Working on an oil rig comes with many dangers, including the threat of inclement weather. For oil-rig workers, the threat of heat-related illnesses are serious and very real. Weather conditions at most drill sites include excessive heat from the sun and high levels of humidity. Additionally, there may be times when your work requires you to enter confined spaces which can further exacerbate the risk of developing heat-related illnesses.
Your employer should train employees for how to recognize the symptoms of heat stress and provide directions on how to respond if an employee experiences any of the initial telltale signs.
The stages of heat stress
Heat stress can develop slowly over hours of exposure or, in extreme heat, within minutes. Recognizing warning signs that you or a co-worker may be in trouble, can minimize the chance of a condition becoming life-threatening. The following warning signs require prompt attention and treatment:
- Cramping: Your body sweats to regulate its temperature, but excessive sweating can deplete the body of moisture and salt, causing painful heat cramps in your arm and leg muscles. Drink plenty of water and replace lost electrolytes by drinking sports drinks every 15 to 20 minutes.

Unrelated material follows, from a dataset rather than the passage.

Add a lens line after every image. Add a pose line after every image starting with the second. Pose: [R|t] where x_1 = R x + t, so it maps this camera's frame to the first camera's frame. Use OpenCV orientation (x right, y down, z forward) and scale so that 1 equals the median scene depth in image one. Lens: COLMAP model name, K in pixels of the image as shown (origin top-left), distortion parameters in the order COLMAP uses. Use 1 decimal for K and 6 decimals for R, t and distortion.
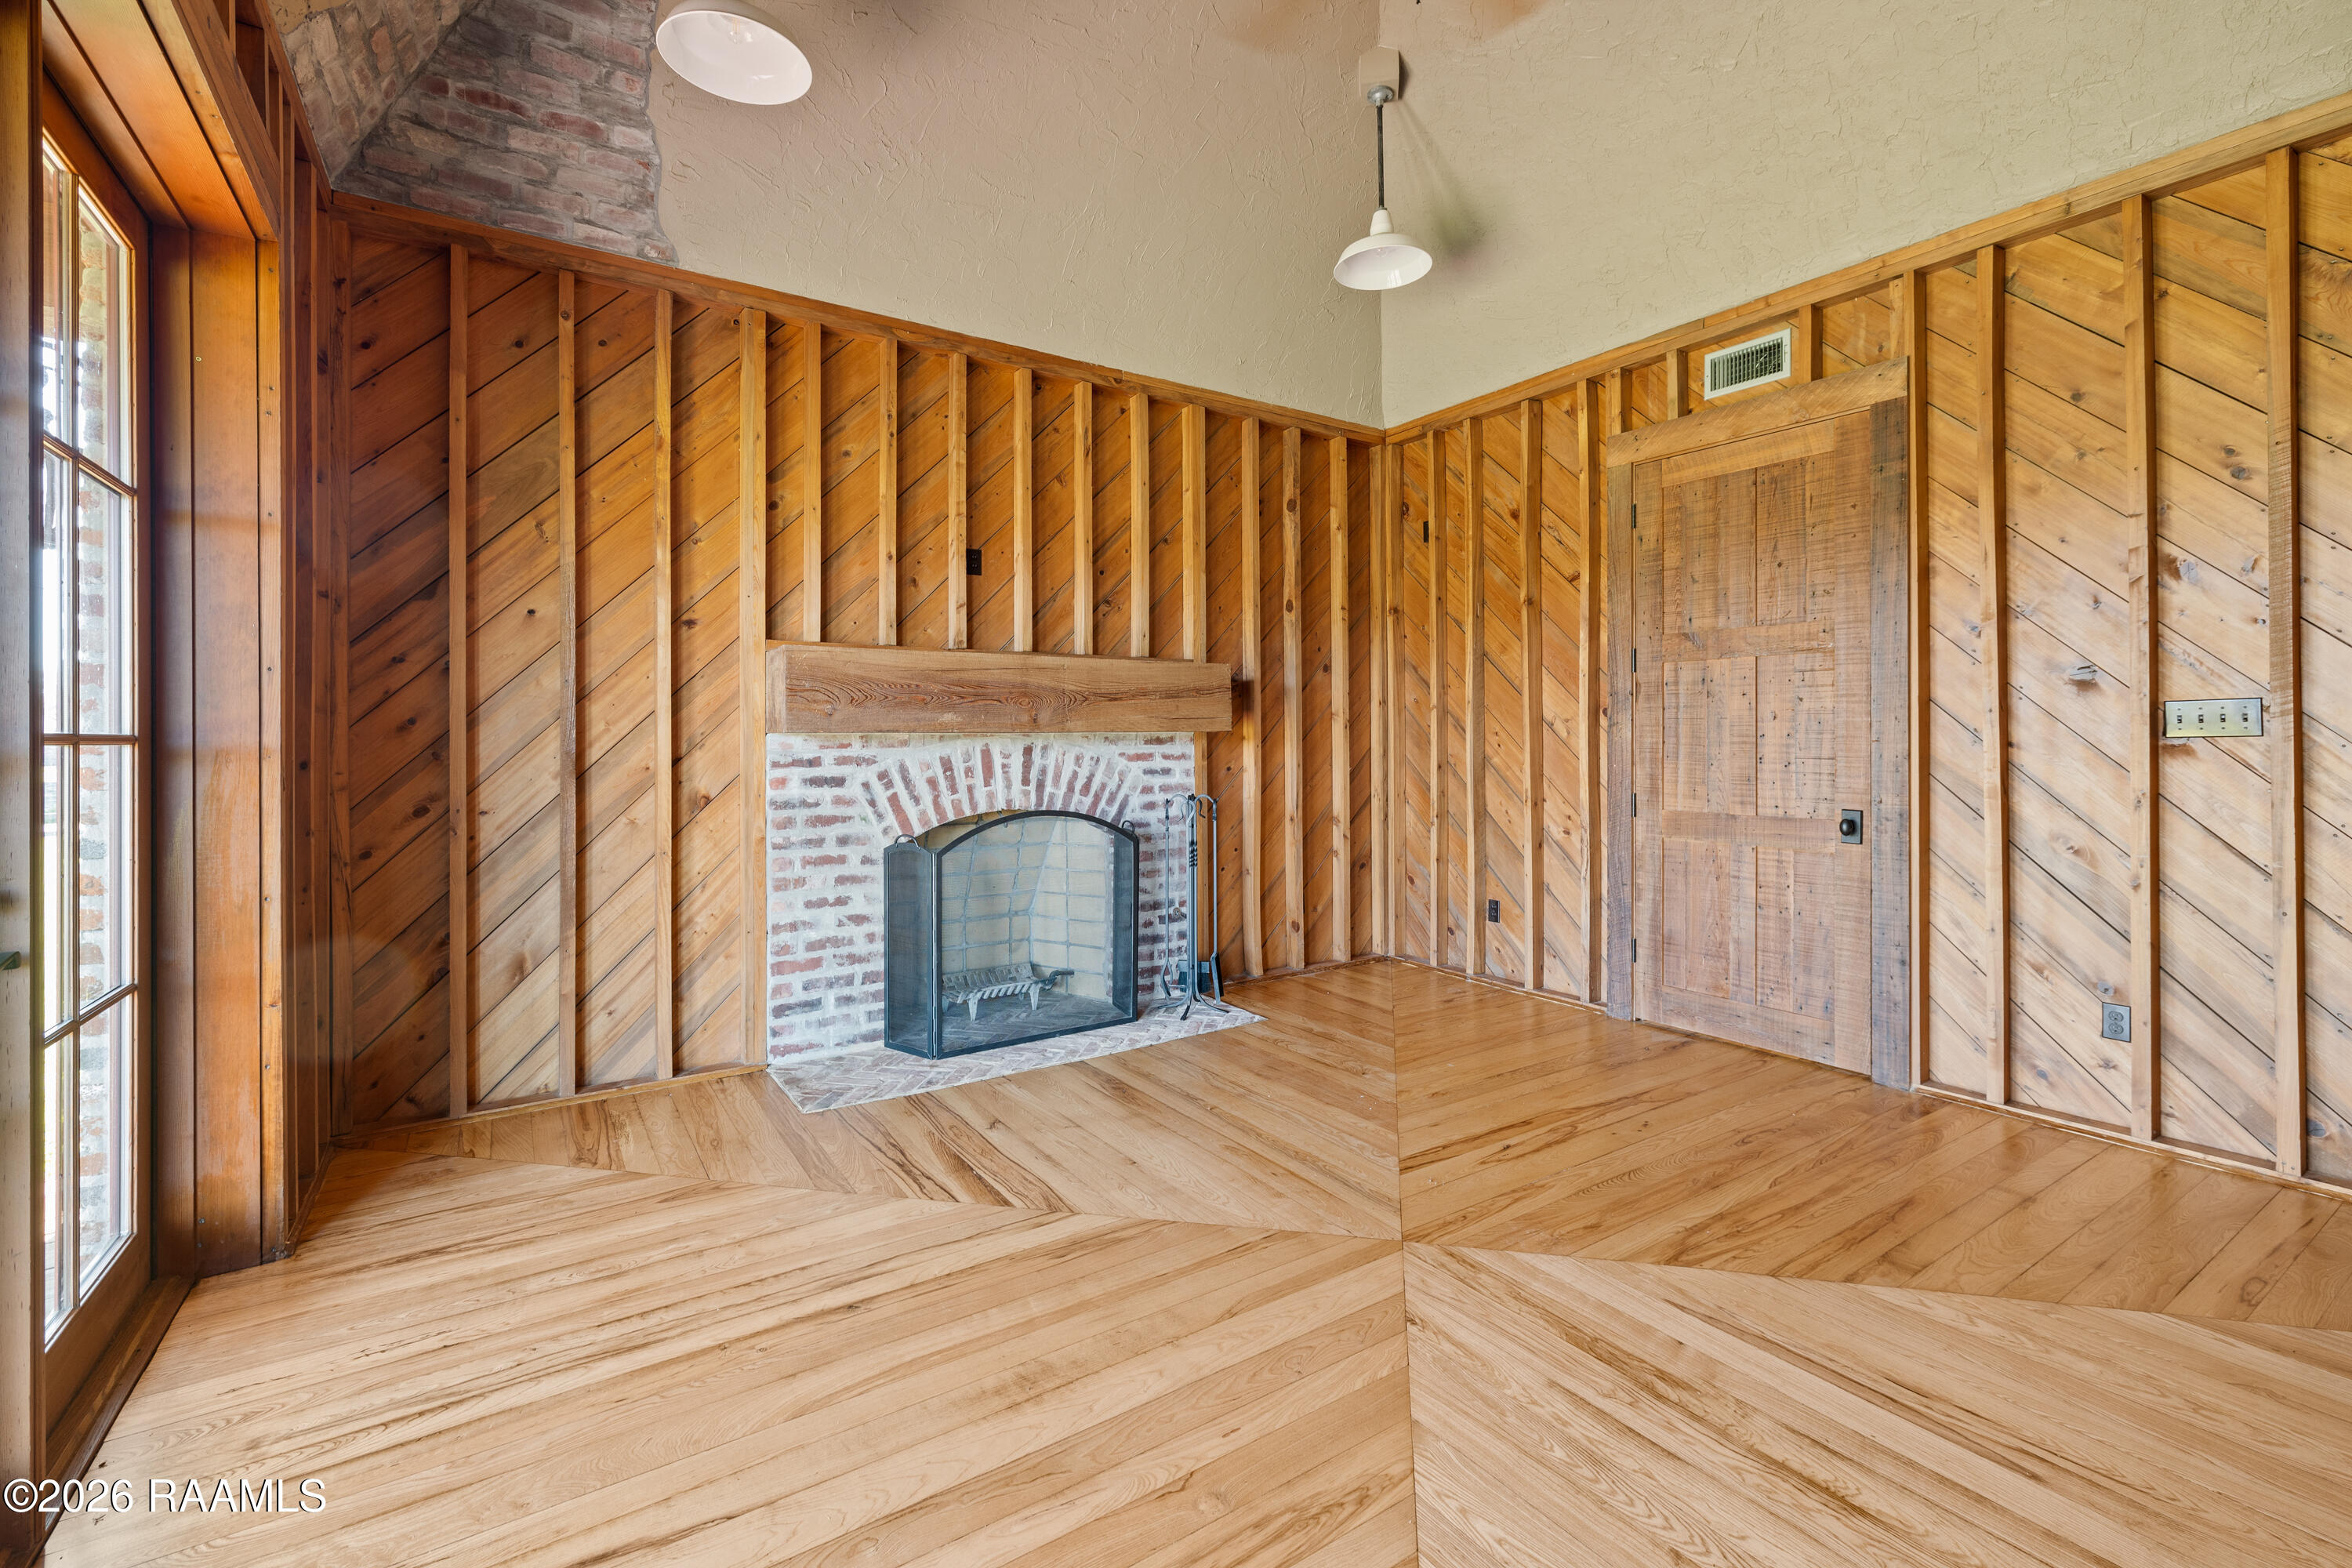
lens RADIAL K [[1001.2, 0, 1153.8], [0, 1001.2, 741.5], [0, 0, 1]] dist [0.000736, 0.000103]
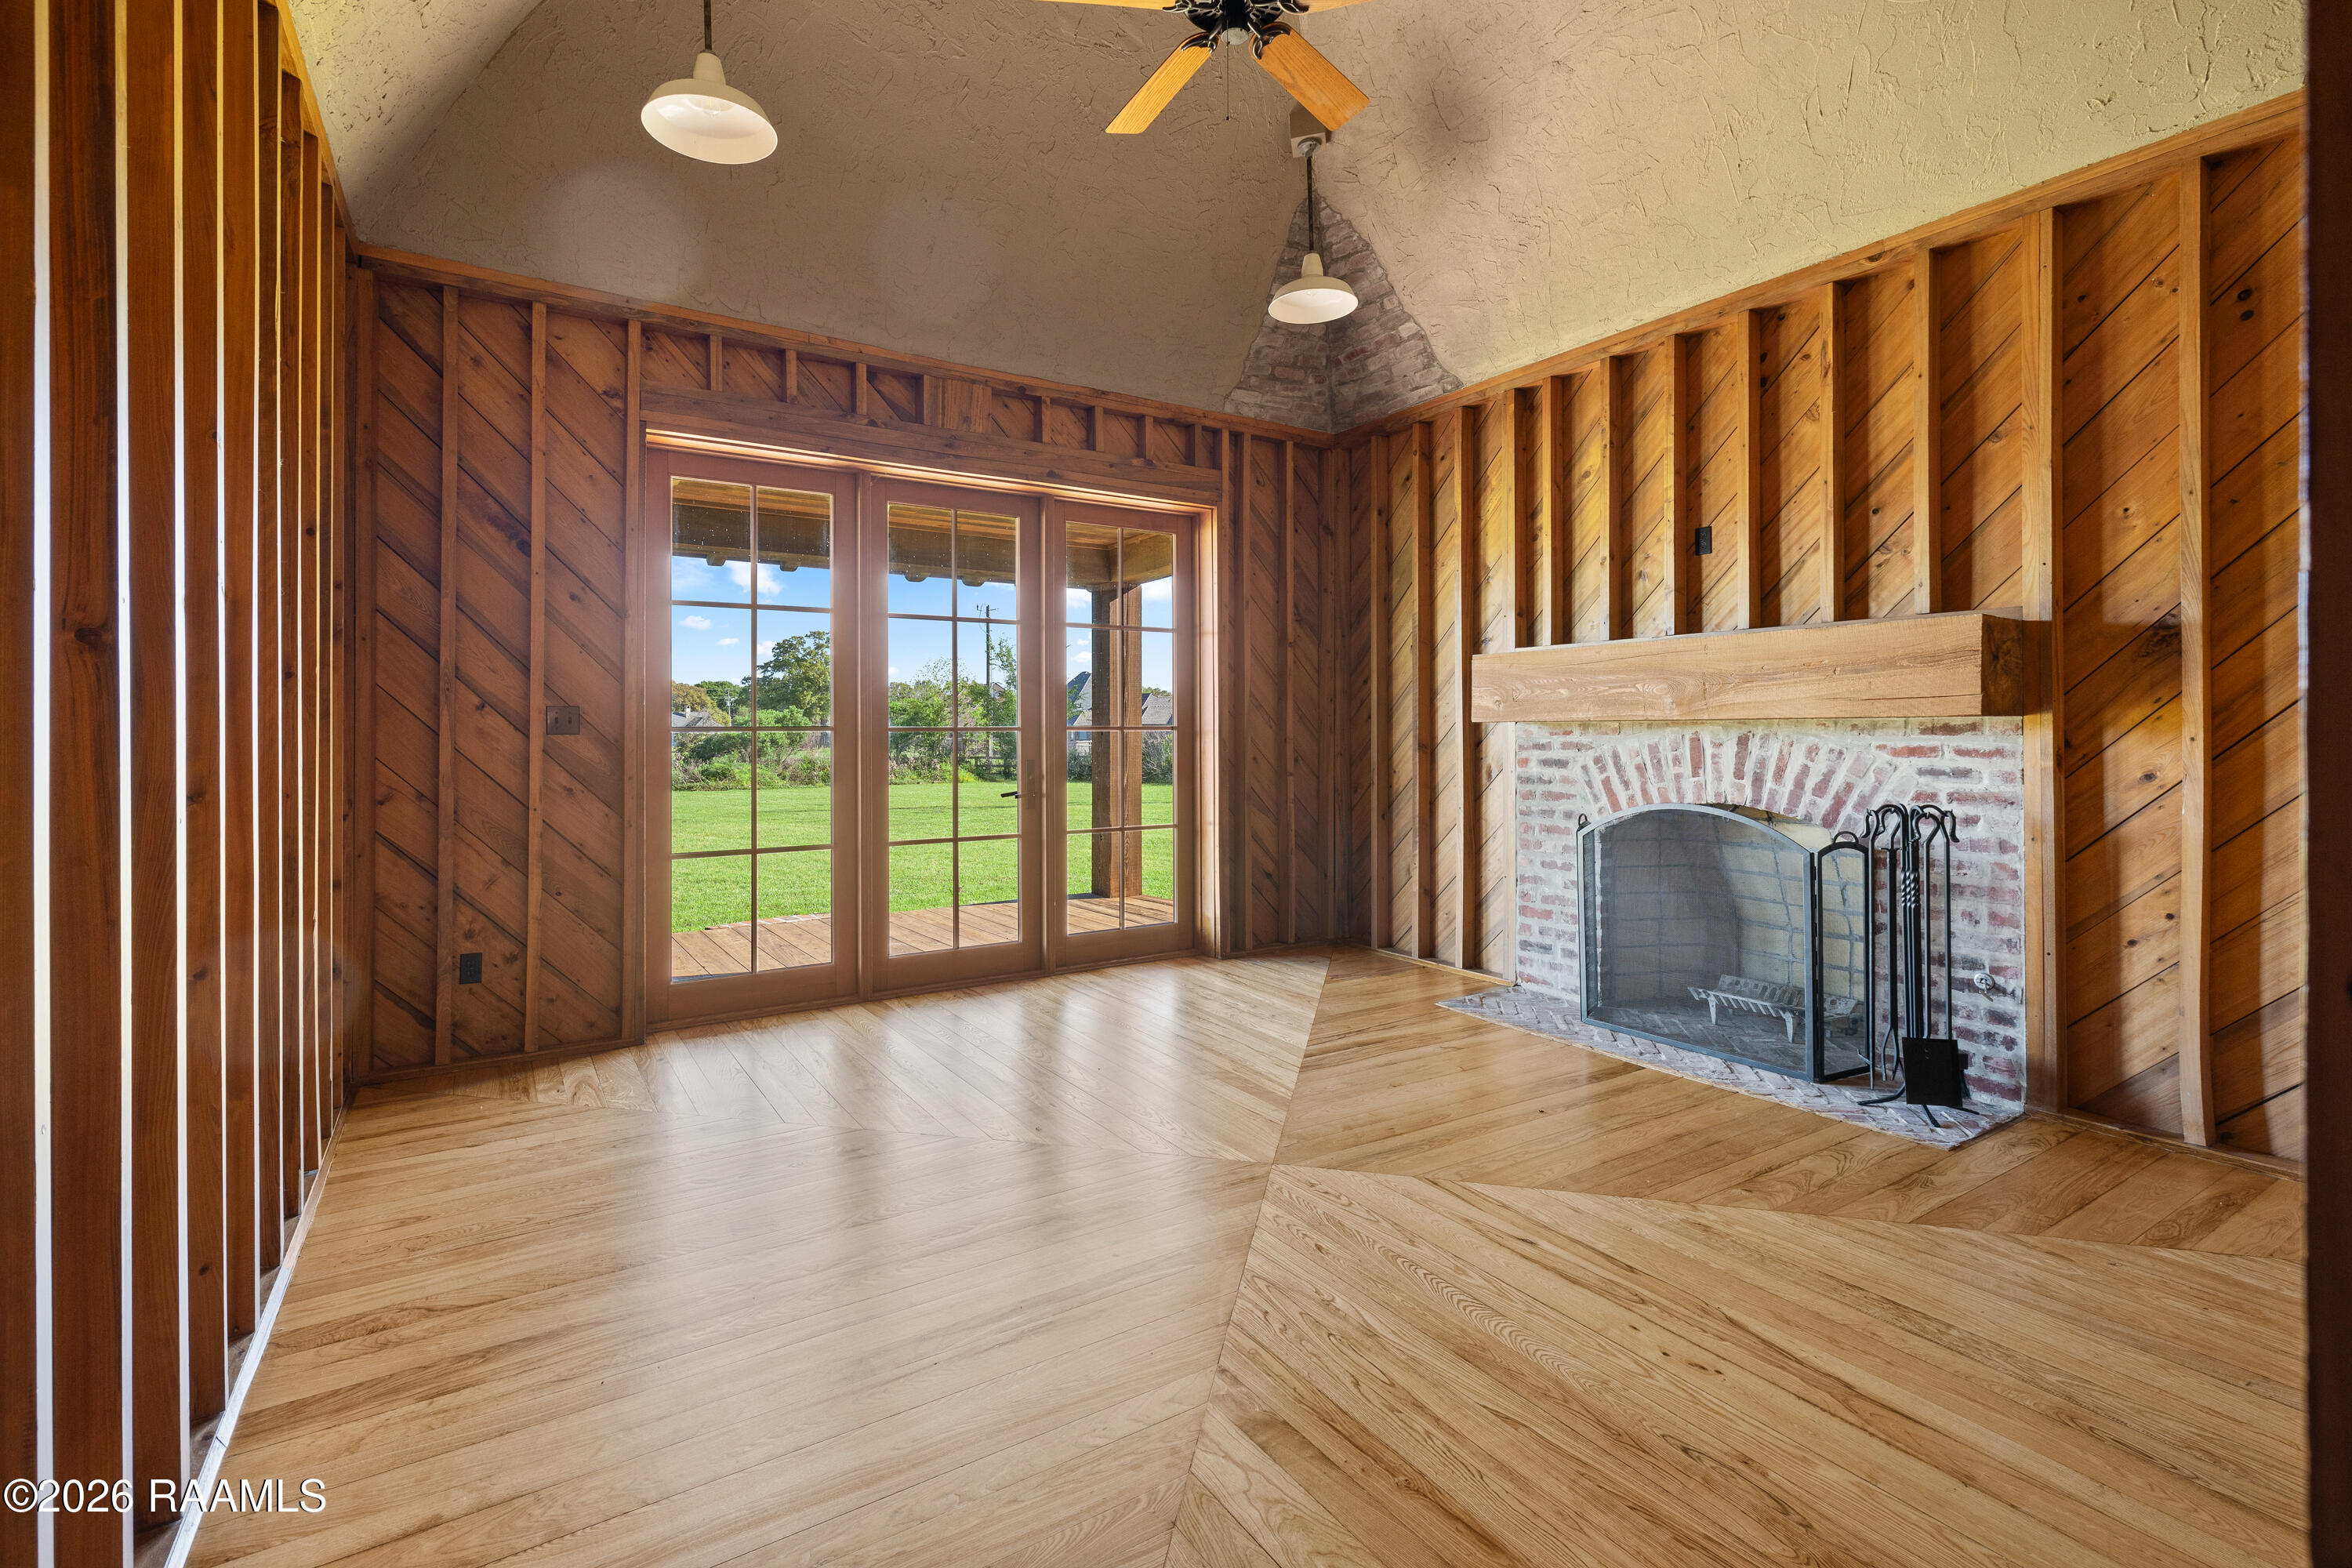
lens RADIAL K [[1042.3, 0, 1175.4], [0, 1042.3, 731.1], [0, 0, 1]] dist [0.000692, 0.000133]
pose [[0.008045, 0.006409, -0.999947, 0.845911], [0.001128, 0.999979, 0.006418, -0.005650], [0.999967, -0.001180, 0.008038, 0.511744]]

- Heat exhaustion: If heat cramps continue for more than one hour, significant water loss could cause heat exhaustion to develop. Symptoms, include dizziness, nausea, headache, excessive sweating, thirst and an elevated body temperature. You should seek immediate treatment.
- Heat stroke: If your body is not able to cool down, your life may be at risk. This means that your body is no longer able to regulate your core temperature, which can continue rising and reach a critical level.
Employers of oilfield workers must ensure that employees have easy access to water and shade or cooling areas and frequent rest periods. Supervisors and workers must watch each other by using the buddy system, and they must take prompt action at the first signs of heat illness. An emergency plan must be in place, and all employees must be familiar with the steps to take. Drill sites are often in remote areas, and the administering of basic first aid might save a life.
If you were not fortunate enough to receive prompt treatment for heat stress at your job on the oil rig, you are likely facing mounting medical bills along with lost wages if you landed in the hospital. You need not despair because legal resources are available to assist with the navigation of a workers' compensation insurance benefits claim for coverage of these expenses.